» **Problem**
Restate all entries exactly. Skip the images.

Content starts

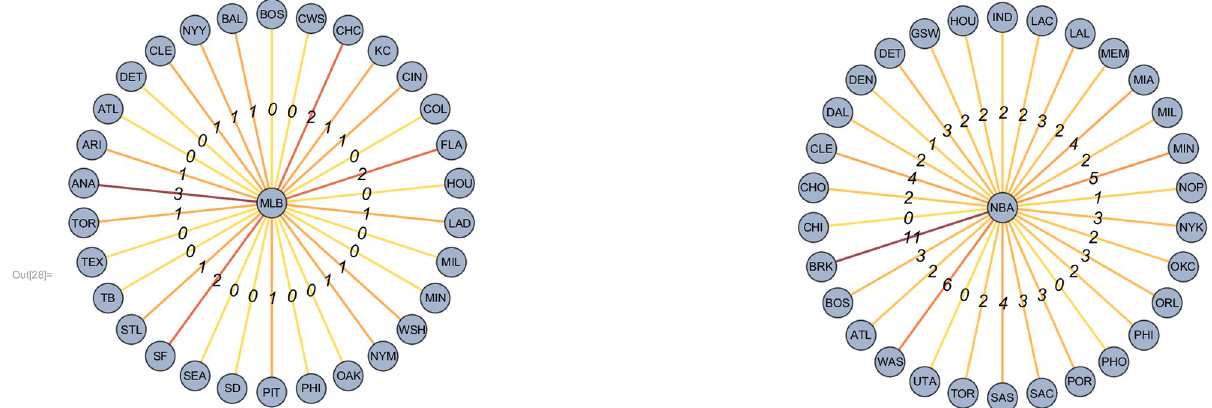
Fig 3. Left: The affinity network of a representative MLB player from the 2017 season. Right: The affinity network of a representative NBA player from the 2018 season. In both, edge weights indicate the player’s affinity score where darker edge colors indicate a higher score.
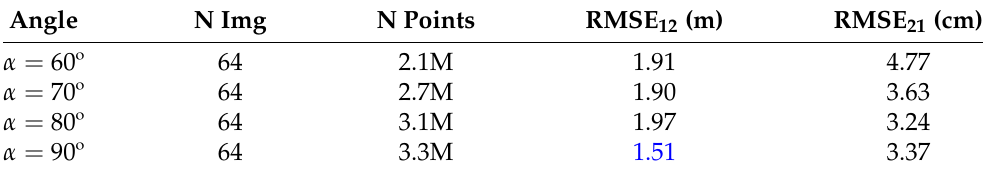
Table 2. Quality metrics for different camera angles: N Img (number of images), N Points (number of points) and RMSE (Root Mean Square Error). Blue values represent the best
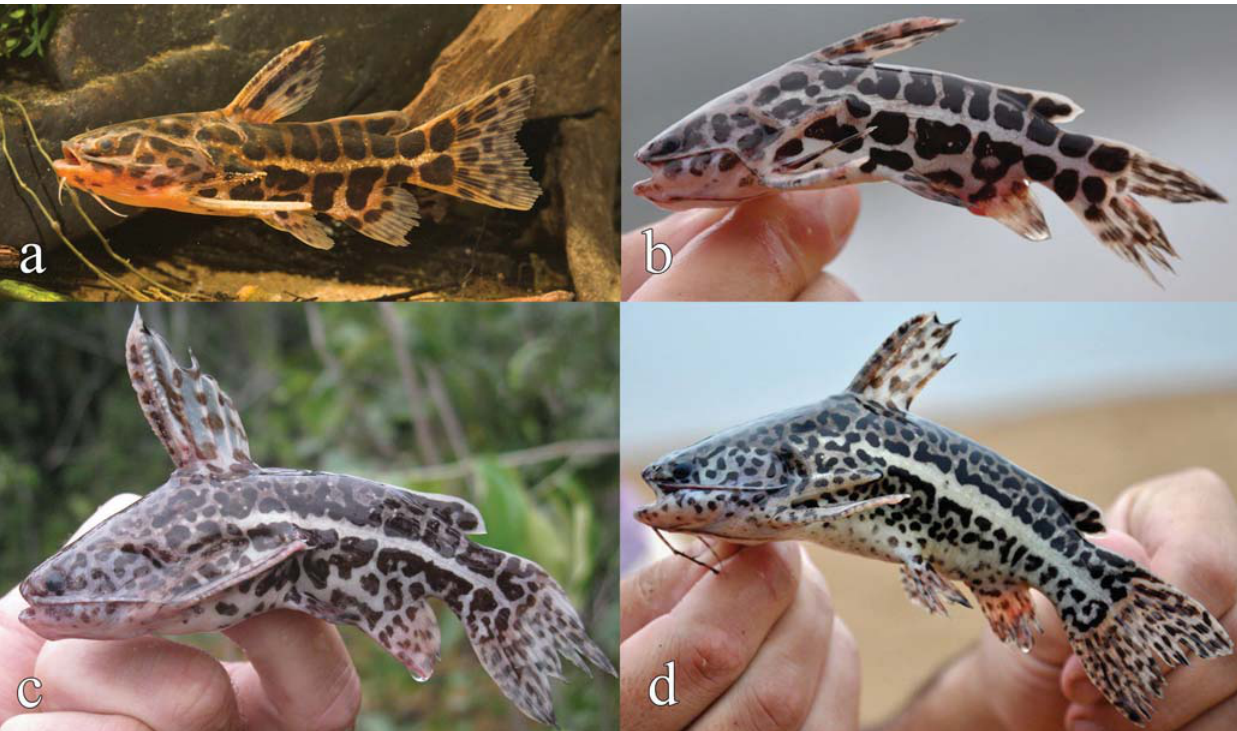
Fig. 2. Liosomadoras oncinus : ( a ) specimen purchased on the Aquarium trade in Montreal (photo by Oliver Lucanus); ( b ) and ( d ) AUM uncatalogued, collected with MZUSP 105828 (photo by Nathan Lujan); ( c ) MZUSP 105828 (nuptial male), río Ventuari, Orinoco basin. All photographed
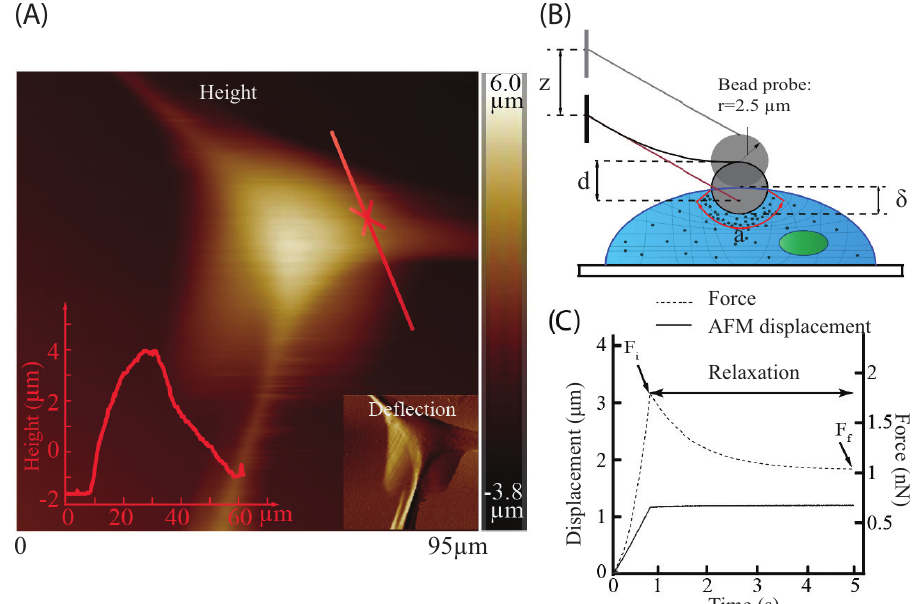
Figure 5. ( A ) AFM topography image of an MDCK cell, where the red cross represents the measurement site. ( B ) AFM measurement of the cells with a sphere probe (radius 2.5 µ m), where the area in red represent the probe–cell contact size. ( C ) The probe–cell interaction force and AFM displacement ( z ) profile during the force–relaxation process, where F i is the probe–cell interaction force at the beginning of the relaxation process (i.e., the end of the indenting process), and F f is the force at the end of the relaxation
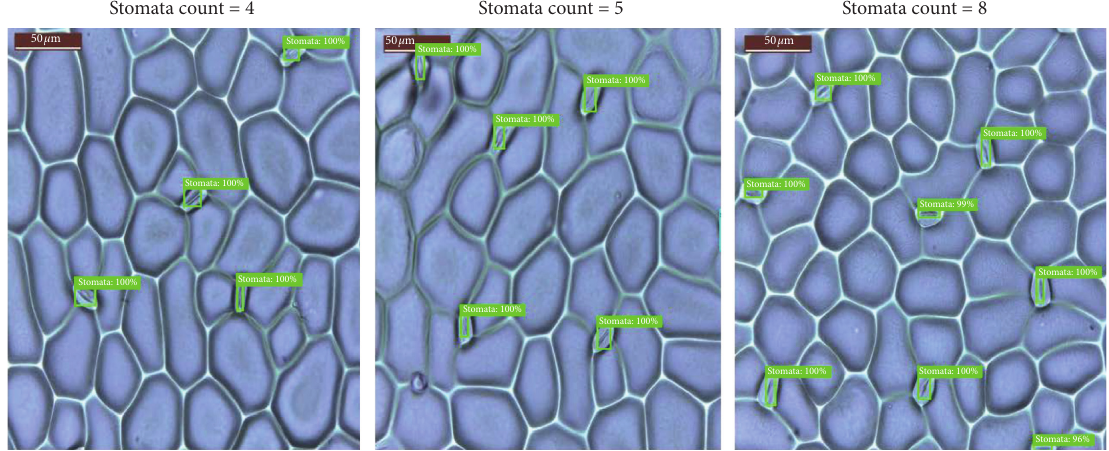
Figure 6: Stomata detection and counting.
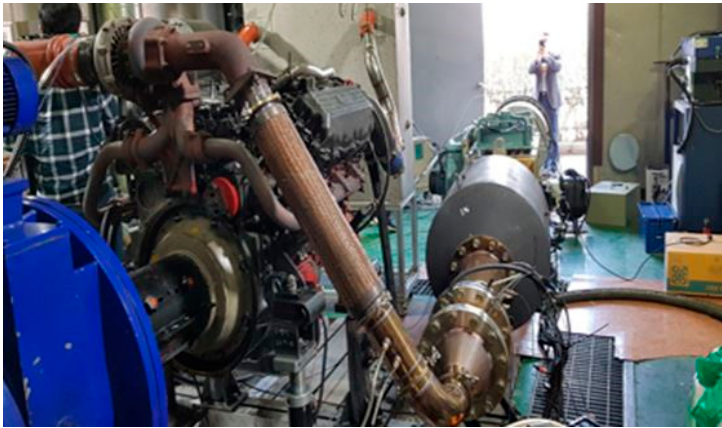
Figure 14. Back pressure test rig: circle-type system. Table 4. CFD and experimental back pressure test results.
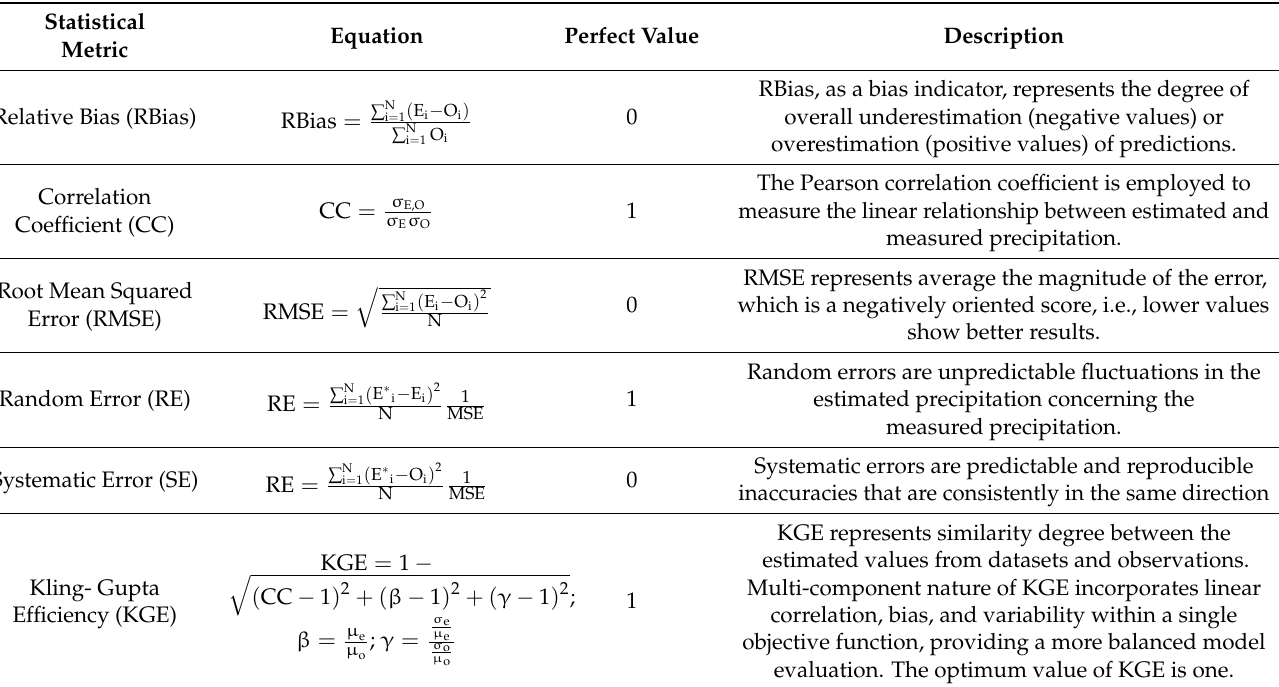
Table 2. Metrics used to evaluate the accuracy of precipitation products and their equations. In these equations, E and O represent the estimated values of precipitation based on products and observed precipitation based on ground stations, respectively, N represents the number of observations, MSE represents the mean square error, E* represents the estimated values of precipitation based on the regression relationship. Linear (aO + b) between precipitation values estimated based on precipitation products and recorded at ground stations. Also, µ and σ represent the mean and standard deviations of the time series, respectively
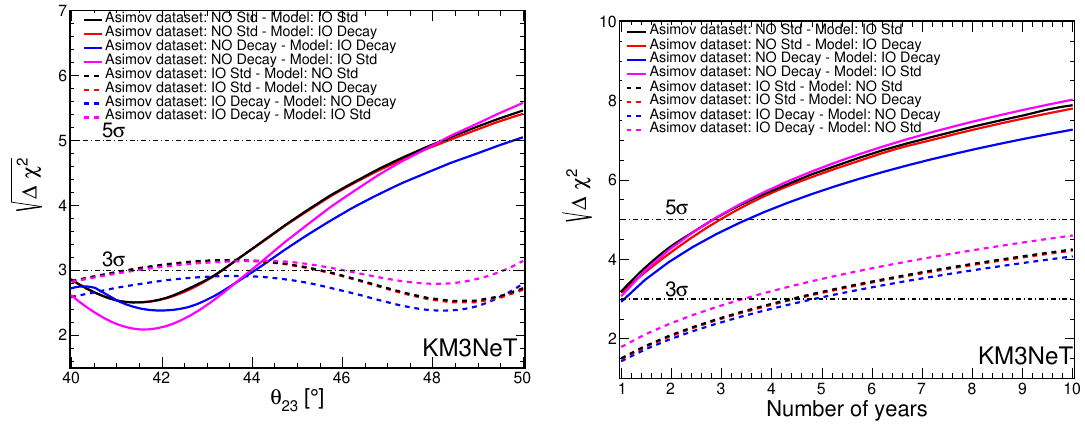
Figure 13. Left: NMO sensitivity assuming true NO (solid) and true IO (dashed) for 3 years of data taking as a function of the true value of θ 23 . Right: NMO sensitivity assuming true NO (solid) and true IO (dashed) for θ 23 = 48 . 6 ◦ as a function of the number of years of data taking. Four cases are considered: standard oscillations in both the Asimov dataset and the model (black), standard oscillations in the Asimov dataset and α 3 free in the model (red), Asimov dataset assuming a decay scenario ( α 3 = 1 . 22 × 10 − 5 eV 2 ) and α 3 free in the model (blue), and Asimov dataset assuming a decay scenario ( α 3 = 1 . 22 × 10 − 5 eV 2 ) but assuming standard oscillations in the model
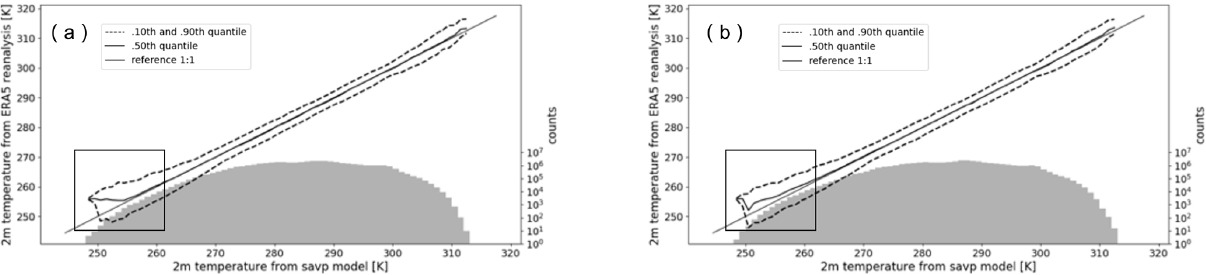
Figure 9. Conditional quantile plots in terms of the calibration-refinement factorization for 2m temperature forecasts with a lead time of 12h of the SAVP model with (a) λ 1 = 10000 and (b) λ 1 =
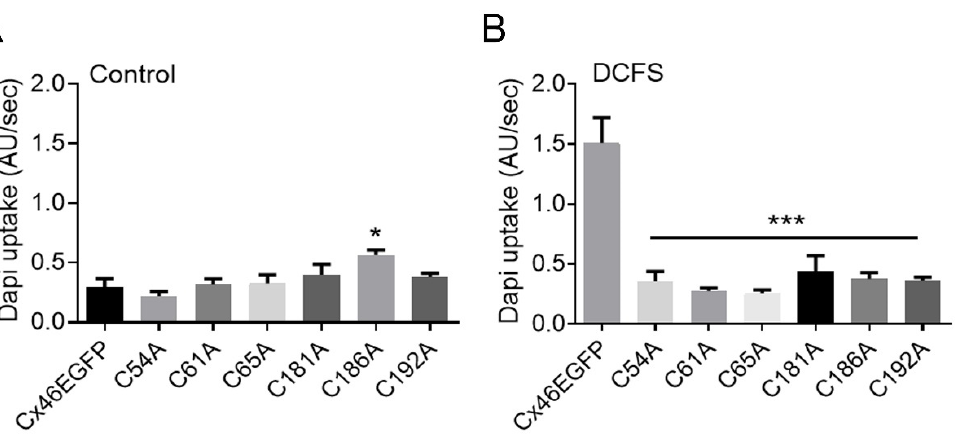
Figure 2. Hemichannels formed by Cys mutants do not open upon exposure to divalent cation free solution (DCFS). HeLa cells transfected with wild-type Cx46 or Cys mutants were placed in recording media containing 10 µ M DAPI under control conditions or in DCFS. Pictures of 16 cells were taken every 20 s for 20 min, with 4 replicates. DAPI uptake was calculated as arbitrary units per second (AU/Sec). ( A ) Control conditions. The rate of DAPI uptake was similar in cells expressing all Cys mutants, except for the C186A mutant, which showed a small, but significant higher, DAPI uptake compared to cells expressing wild-type Cx46 (*, p < 0.05). ( B ) DCFS. HeLa cells expressing wild-type Cx46 showed an enhanced rate of DAPI uptake, which was not observed in any of the Cys mutants (***, p < 0.001) ( n = 4 for each condition).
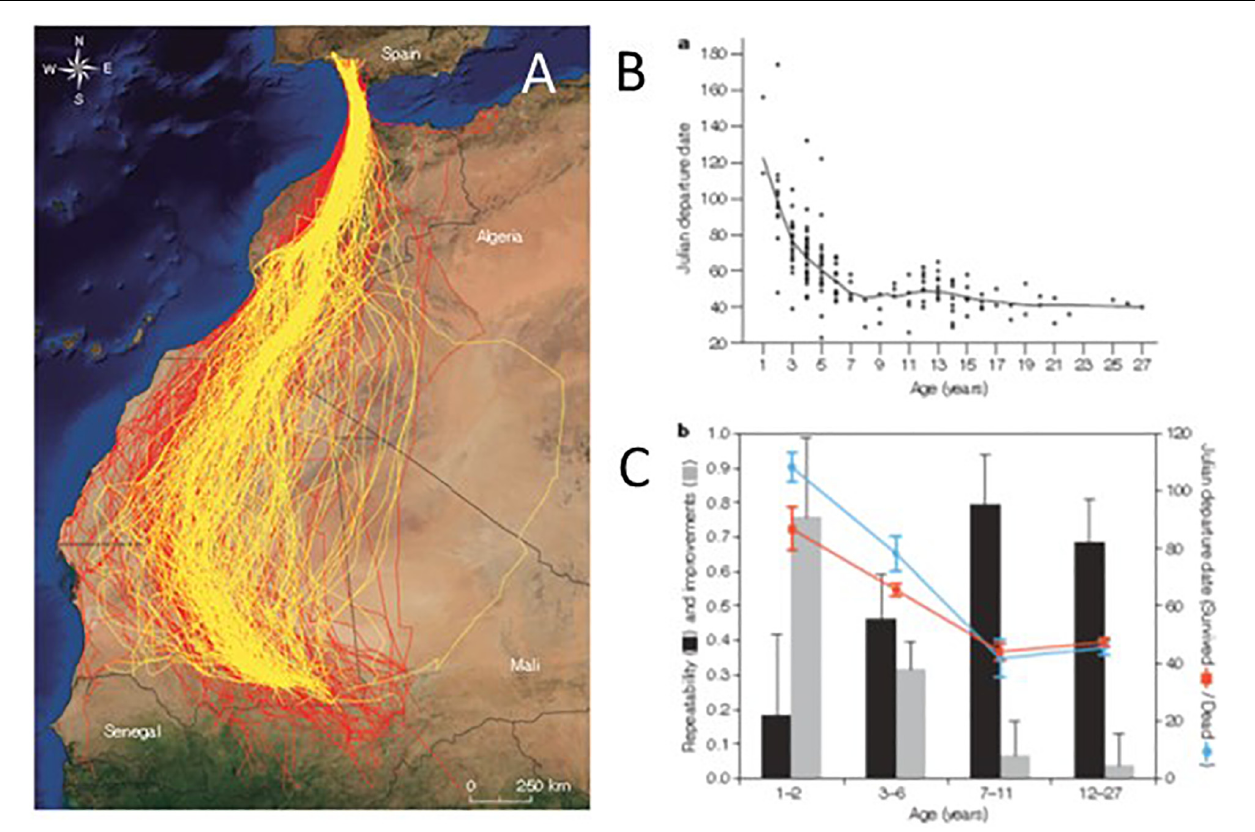
FIGURE 7 | Migration performance and route choices across time for migratory Black Kites tracked for 1–27 years. (A) Migration routes of individually tracked Black Kites from breeding sites in southwestern Spain to wintering areas in West Africa. Pre-breeding tracks are shown in red and post-breeding tracks in yellow. (B) Pre-breeding migration departure date in relation to Julian date advanced with age. (C) Migration performance across and within individuals, illustrating that pre-breeding departure date improved rapidly during the first 7 years of life and then reached a plateau. In the initial years birds that survived within the next year (red) departed earlier (right axis) than those that died (blue). Similarly, within individuals, the repeatability of departure (black bars, left axis) was lowest in the initial years of life, when individual improvements (gray bars, left axis) were highest, and stabilized after birds were 7 years old. The cross-sectional pattern depicted in (B) was concluded by Sergio et al. (2014) to be consistent with both within-individual improvements and selective removal of inferior performers. Figures from Sergio et al. (2014), reprinted by permission from Springer, Nature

Content ends

» **Exercise output**
Fig 3. Left: The affinity network of a representative MLB player from the 2017 season. Right: The affinity network of a representative NBA player from the 2018 season. In both, edge weights indicate the player’s affinity score where darker edge colors indicate a higher score.
Table 2. Quality metrics for different camera angles: N Img (number of images), N Points (number of points) and RMSE (Root Mean Square Error). Blue values represent the best
Fig. 2. Liosomadoras oncinus : ( a ) specimen purchased on the Aquarium trade in Montreal (photo by Oliver Lucanus); ( b ) and ( d ) AUM uncatalogued, collected with MZUSP 105828 (photo by Nathan Lujan); ( c ) MZUSP 105828 (nuptial male), río Ventuari, Orinoco basin. All photographed
Figure 5. ( A ) AFM topography image of an MDCK cell, where the red cross represents the measurement site. ( B ) AFM measurement of the cells with a sphere probe (radius 2.5 µ m), where the area in red represent the probe–cell contact size. ( C ) The probe–cell interaction force and AFM displacement ( z ) profile during the force–relaxation process, where F i is the probe–cell interaction force at the beginning of the relaxation process (i.e., the end of the indenting process), and F f is the force at the end of the relaxation
Figure 6: Stomata detection and counting.
Figure 14. Back pressure test rig: circle-type system. Table 4. CFD and experimental back pressure test results.
Table 2. Metrics used to evaluate the accuracy of precipitation products and their equations. In these equations, E and O represent the estimated values of precipitation based on products and observed precipitation based on ground stations, respectively, N represents the number of observations, MSE represents the mean square error, E* represents the estimated values of precipitation based on the regression relationship. Linear (aO + b) between precipitation values estimated based on precipitation products and recorded at ground stations. Also, µ and σ represent the mean and standard deviations of the time series, respectively
Figure 13. Left: NMO sensitivity assuming true NO (solid) and true IO (dashed) for 3 years of data taking as a function of the true value of θ 23 . Right: NMO sensitivity assuming true NO (solid) and true IO (dashed) for θ 23 = 48 . 6 ◦ as a function of the number of years of data taking. Four cases are considered: standard oscillations in both the Asimov dataset and the model (black), standard oscillations in the Asimov dataset and α 3 free in the model (red), Asimov dataset assuming a decay scenario ( α 3 = 1 . 22 × 10 − 5 eV 2 ) and α 3 free in the model (blue), and Asimov dataset assuming a decay scenario ( α 3 = 1 . 22 × 10 − 5 eV 2 ) but assuming standard oscillations in the model
Figure 9. Conditional quantile plots in terms of the calibration-refinement factorization for 2m temperature forecasts with a lead time of 12h of the SAVP model with (a) λ 1 = 10000 and (b) λ 1 =
Figure 2. Hemichannels formed by Cys mutants do not open upon exposure to divalent cation free solution (DCFS). HeLa cells transfected with wild-type Cx46 or Cys mutants were placed in recording media containing 10 µ M DAPI under control conditions or in DCFS. Pictures of 16 cells were taken every 20 s for 20 min, with 4 replicates. DAPI uptake was calculated as arbitrary units per second (AU/Sec). ( A ) Control conditions. The rate of DAPI uptake was similar in cells expressing all Cys mutants, except for the C186A mutant, which showed a small, but significant higher, DAPI uptake compared to cells expressing wild-type Cx46 (*, p < 0.05). ( B ) DCFS. HeLa cells expressing wild-type Cx46 showed an enhanced rate of DAPI uptake, which was not observed in any of the Cys mutants (***, p < 0.001) ( n = 4 for each condition).
FIGURE 7 | Migration performance and route choices across time for migratory Black Kites tracked for 1–27 years. (A) Migration routes of individually tracked Black Kites from breeding sites in southwestern Spain to wintering areas in West Africa. Pre-breeding tracks are shown in red and post-breeding tracks in yellow. (B) Pre-breeding migration departure date in relation to Julian date advanced with age. (C) Migration performance across and within individuals, illustrating that pre-breeding departure date improved rapidly during the first 7 years of life and then reached a plateau. In the initial years birds that survived within the next year (red) departed earlier (right axis) than those that died (blue). Similarly, within individuals, the repeatability of departure (black bars, left axis) was lowest in the initial years of life, when individual improvements (gray bars, left axis) were highest, and stabilized after birds were 7 years old. The cross-sectional pattern depicted in (B) was concluded by Sergio et al. (2014) to be consistent with both within-individual improvements and selective removal of inferior performers. Figures from Sergio et al. (2014), reprinted by permission from Springer, Nature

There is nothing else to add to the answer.